(Given records)
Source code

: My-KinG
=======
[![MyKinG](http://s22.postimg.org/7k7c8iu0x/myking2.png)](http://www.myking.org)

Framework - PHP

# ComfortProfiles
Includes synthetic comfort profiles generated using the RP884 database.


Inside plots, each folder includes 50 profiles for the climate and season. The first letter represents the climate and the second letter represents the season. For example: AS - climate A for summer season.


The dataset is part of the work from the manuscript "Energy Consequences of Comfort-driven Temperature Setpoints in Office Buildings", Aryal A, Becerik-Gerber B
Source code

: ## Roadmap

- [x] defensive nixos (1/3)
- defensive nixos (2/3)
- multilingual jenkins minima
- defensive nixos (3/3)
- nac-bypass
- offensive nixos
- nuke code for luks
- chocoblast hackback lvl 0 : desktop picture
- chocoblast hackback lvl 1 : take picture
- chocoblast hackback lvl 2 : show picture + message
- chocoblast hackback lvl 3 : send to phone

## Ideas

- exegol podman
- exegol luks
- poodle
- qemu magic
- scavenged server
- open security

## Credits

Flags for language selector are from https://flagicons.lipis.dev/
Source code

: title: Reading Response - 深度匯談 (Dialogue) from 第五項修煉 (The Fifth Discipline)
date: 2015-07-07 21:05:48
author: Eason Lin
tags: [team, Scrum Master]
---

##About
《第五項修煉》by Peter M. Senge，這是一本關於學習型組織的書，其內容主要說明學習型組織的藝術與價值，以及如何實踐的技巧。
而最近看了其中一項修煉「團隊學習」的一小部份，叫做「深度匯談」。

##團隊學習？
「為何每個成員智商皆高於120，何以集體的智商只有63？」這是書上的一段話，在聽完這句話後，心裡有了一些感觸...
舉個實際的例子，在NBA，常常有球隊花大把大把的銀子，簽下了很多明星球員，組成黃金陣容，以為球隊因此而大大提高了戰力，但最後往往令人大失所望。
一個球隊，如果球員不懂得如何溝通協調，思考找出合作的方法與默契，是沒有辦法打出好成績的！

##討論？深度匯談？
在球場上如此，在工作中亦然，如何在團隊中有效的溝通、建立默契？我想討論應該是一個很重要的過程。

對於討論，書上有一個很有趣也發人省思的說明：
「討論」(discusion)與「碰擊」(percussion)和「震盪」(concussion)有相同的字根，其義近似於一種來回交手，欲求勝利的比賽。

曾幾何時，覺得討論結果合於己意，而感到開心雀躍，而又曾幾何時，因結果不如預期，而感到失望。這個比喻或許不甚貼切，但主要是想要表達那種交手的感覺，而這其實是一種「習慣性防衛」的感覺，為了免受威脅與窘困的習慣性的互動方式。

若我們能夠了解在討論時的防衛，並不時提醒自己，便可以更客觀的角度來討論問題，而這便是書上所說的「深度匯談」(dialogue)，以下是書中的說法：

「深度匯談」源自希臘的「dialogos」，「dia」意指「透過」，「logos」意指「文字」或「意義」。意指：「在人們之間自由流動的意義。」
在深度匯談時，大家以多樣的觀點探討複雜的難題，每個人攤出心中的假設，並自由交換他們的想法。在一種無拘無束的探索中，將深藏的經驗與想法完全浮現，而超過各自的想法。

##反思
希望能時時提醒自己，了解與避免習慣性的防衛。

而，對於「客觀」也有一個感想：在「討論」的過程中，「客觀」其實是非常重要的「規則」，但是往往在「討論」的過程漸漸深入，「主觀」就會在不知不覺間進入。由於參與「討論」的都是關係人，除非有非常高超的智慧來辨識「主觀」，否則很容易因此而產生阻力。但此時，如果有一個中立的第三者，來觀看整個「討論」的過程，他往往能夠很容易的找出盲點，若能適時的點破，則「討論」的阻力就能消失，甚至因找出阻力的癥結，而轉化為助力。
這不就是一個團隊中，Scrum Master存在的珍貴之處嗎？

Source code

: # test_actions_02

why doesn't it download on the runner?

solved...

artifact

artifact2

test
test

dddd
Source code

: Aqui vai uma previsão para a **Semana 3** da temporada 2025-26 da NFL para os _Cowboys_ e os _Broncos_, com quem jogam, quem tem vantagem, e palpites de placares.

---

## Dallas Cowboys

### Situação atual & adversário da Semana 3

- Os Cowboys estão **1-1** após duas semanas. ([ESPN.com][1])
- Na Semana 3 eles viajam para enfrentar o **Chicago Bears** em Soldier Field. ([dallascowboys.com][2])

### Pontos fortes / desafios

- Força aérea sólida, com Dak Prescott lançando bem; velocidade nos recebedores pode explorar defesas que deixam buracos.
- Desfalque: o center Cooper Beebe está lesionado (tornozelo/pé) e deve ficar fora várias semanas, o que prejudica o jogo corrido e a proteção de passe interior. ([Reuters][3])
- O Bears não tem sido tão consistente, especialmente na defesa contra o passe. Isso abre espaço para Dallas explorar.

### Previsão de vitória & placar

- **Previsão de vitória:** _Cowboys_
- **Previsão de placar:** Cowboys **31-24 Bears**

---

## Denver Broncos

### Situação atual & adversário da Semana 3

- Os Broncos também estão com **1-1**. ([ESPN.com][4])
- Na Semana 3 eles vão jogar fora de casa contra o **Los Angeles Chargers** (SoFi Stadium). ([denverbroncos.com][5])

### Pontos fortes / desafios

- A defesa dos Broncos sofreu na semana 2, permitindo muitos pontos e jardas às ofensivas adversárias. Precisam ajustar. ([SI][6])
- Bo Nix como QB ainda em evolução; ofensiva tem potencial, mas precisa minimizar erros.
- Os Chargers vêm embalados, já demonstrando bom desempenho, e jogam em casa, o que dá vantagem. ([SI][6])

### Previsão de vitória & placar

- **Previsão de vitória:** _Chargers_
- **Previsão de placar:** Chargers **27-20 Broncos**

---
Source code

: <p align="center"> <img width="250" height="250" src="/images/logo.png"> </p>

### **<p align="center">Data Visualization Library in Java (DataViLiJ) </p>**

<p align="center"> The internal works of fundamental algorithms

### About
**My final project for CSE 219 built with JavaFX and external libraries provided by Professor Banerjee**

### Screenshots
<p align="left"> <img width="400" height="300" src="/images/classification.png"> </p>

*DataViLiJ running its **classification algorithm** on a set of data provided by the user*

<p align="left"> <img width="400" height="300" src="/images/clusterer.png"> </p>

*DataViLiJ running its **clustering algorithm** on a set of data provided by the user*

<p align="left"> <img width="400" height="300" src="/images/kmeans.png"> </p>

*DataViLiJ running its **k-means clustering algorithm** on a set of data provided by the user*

(Exercise requirements)
Rename "DataViLiJ" to "DataViz" throughout all of the entries above, and reproduce every line with no other changes.

(Answer to this problem)
Source code

: My-KinG
=======
[![MyKinG](http://s22.postimg.org/7k7c8iu0x/myking2.png)](http://www.myking.org)

Framework - PHP

# ComfortProfiles
Includes synthetic comfort profiles generated using the RP884 database.


Inside plots, each folder includes 50 profiles for the climate and season. The first letter represents the climate and the second letter represents the season. For example: AS - climate A for summer season.


The dataset is part of the work from the manuscript "Energy Consequences of Comfort-driven Temperature Setpoints in Office Buildings", Aryal A, Becerik-Gerber B
Source code

: ## Roadmap

- [x] defensive nixos (1/3)
- defensive nixos (2/3)
- multilingual jenkins minima
- defensive nixos (3/3)
- nac-bypass
- offensive nixos
- nuke code for luks
- chocoblast hackback lvl 0 : desktop picture
- chocoblast hackback lvl 1 : take picture
- chocoblast hackback lvl 2 : show picture + message
- chocoblast hackback lvl 3 : send to phone

## Ideas

- exegol podman
- exegol luks
- poodle
- qemu magic
- scavenged server
- open security

## Credits

Flags for language selector are from https://flagicons.lipis.dev/
Source code

: title: Reading Response - 深度匯談 (Dialogue) from 第五項修煉 (The Fifth Discipline)
date: 2015-07-07 21:05:48
author: Eason Lin
tags: [team, Scrum Master]
---

##About
《第五項修煉》by Peter M. Senge，這是一本關於學習型組織的書，其內容主要說明學習型組織的藝術與價值，以及如何實踐的技巧。
而最近看了其中一項修煉「團隊學習」的一小部份，叫做「深度匯談」。

##團隊學習？
「為何每個成員智商皆高於120，何以集體的智商只有63？」這是書上的一段話，在聽完這句話後，心裡有了一些感觸...
舉個實際的例子，在NBA，常常有球隊花大把大把的銀子，簽下了很多明星球員，組成黃金陣容，以為球隊因此而大大提高了戰力，但最後往往令人大失所望。
一個球隊，如果球員不懂得如何溝通協調，思考找出合作的方法與默契，是沒有辦法打出好成績的！

##討論？深度匯談？
在球場上如此，在工作中亦然，如何在團隊中有效的溝通、建立默契？我想討論應該是一個很重要的過程。

對於討論，書上有一個很有趣也發人省思的說明：
「討論」(discusion)與「碰擊」(percussion)和「震盪」(concussion)有相同的字根，其義近似於一種來回交手，欲求勝利的比賽。

曾幾何時，覺得討論結果合於己意，而感到開心雀躍，而又曾幾何時，因結果不如預期，而感到失望。這個比喻或許不甚貼切，但主要是想要表達那種交手的感覺，而這其實是一種「習慣性防衛」的感覺，為了免受威脅與窘困的習慣性的互動方式。

若我們能夠了解在討論時的防衛，並不時提醒自己，便可以更客觀的角度來討論問題，而這便是書上所說的「深度匯談」(dialogue)，以下是書中的說法：

「深度匯談」源自希臘的「dialogos」，「dia」意指「透過」，「logos」意指「文字」或「意義」。意指：「在人們之間自由流動的意義。」
在深度匯談時，大家以多樣的觀點探討複雜的難題，每個人攤出心中的假設，並自由交換他們的想法。在一種無拘無束的探索中，將深藏的經驗與想法完全浮現，而超過各自的想法。

##反思
希望能時時提醒自己，了解與避免習慣性的防衛。

而，對於「客觀」也有一個感想：在「討論」的過程中，「客觀」其實是非常重要的「規則」，但是往往在「討論」的過程漸漸深入，「主觀」就會在不知不覺間進入。由於參與「討論」的都是關係人，除非有非常高超的智慧來辨識「主觀」，否則很容易因此而產生阻力。但此時，如果有一個中立的第三者，來觀看整個「討論」的過程，他往往能夠很容易的找出盲點，若能適時的點破，則「討論」的阻力就能消失，甚至因找出阻力的癥結，而轉化為助力。
這不就是一個團隊中，Scrum Master存在的珍貴之處嗎？

Source code

: # test_actions_02

why doesn't it download on the runner?

solved...

artifact

artifact2

test
test

dddd
Source code

: Aqui vai uma previsão para a **Semana 3** da temporada 2025-26 da NFL para os _Cowboys_ e os _Broncos_, com quem jogam, quem tem vantagem, e palpites de placares.

---

## Dallas Cowboys

### Situação atual & adversário da Semana 3

- Os Cowboys estão **1-1** após duas semanas. ([ESPN.com][1])
- Na Semana 3 eles viajam para enfrentar o **Chicago Bears** em Soldier Field. ([dallascowboys.com][2])

### Pontos fortes / desafios

- Força aérea sólida, com Dak Prescott lançando bem; velocidade nos recebedores pode explorar defesas que deixam buracos.
- Desfalque: o center Cooper Beebe está lesionado (tornozelo/pé) e deve ficar fora várias semanas, o que prejudica o jogo corrido e a proteção de passe interior. ([Reuters][3])
- O Bears não tem sido tão consistente, especialmente na defesa contra o passe. Isso abre espaço para Dallas explorar.

### Previsão de vitória & placar

- **Previsão de vitória:** _Cowboys_
- **Previsão de placar:** Cowboys **31-24 Bears**

---

## Denver Broncos

### Situação atual & adversário da Semana 3

- Os Broncos também estão com **1-1**. ([ESPN.com][4])
- Na Semana 3 eles vão jogar fora de casa contra o **Los Angeles Chargers** (SoFi Stadium). ([denverbroncos.com][5])

### Pontos fortes / desafios

- A defesa dos Broncos sofreu na semana 2, permitindo muitos pontos e jardas às ofensivas adversárias. Precisam ajustar. ([SI][6])
- Bo Nix como QB ainda em evolução; ofensiva tem potencial, mas precisa minimizar erros.
- Os Chargers vêm embalados, já demonstrando bom desempenho, e jogam em casa, o que dá vantagem. ([SI][6])

### Previsão de vitória & placar

- **Previsão de vitória:** _Chargers_
- **Previsão de placar:** Chargers **27-20 Broncos**

---
Source code

: <p align="center"> <img width="250" height="250" src="/images/logo.png"> </p>

### **<p align="center">Data Visualization Library in Java (DataViz) </p>**

<p align="center"> The internal works of fundamental algorithms

### About
**My final project for CSE 219 built with JavaFX and external libraries provided by Professor Banerjee**

### Screenshots
<p align="left"> <img width="400" height="300" src="/images/classification.png"> </p>

*DataViz running its **classification algorithm** on a set of data provided by the user*

<p align="left"> <img width="400" height="300" src="/images/clusterer.png"> </p>

*DataViz running its **clustering algorithm** on a set of data provided by the user*

<p align="left"> <img width="400" height="300" src="/images/kmeans.png"> </p>

*DataViz running its **k-means clustering algorithm** on a set of data provided by the user*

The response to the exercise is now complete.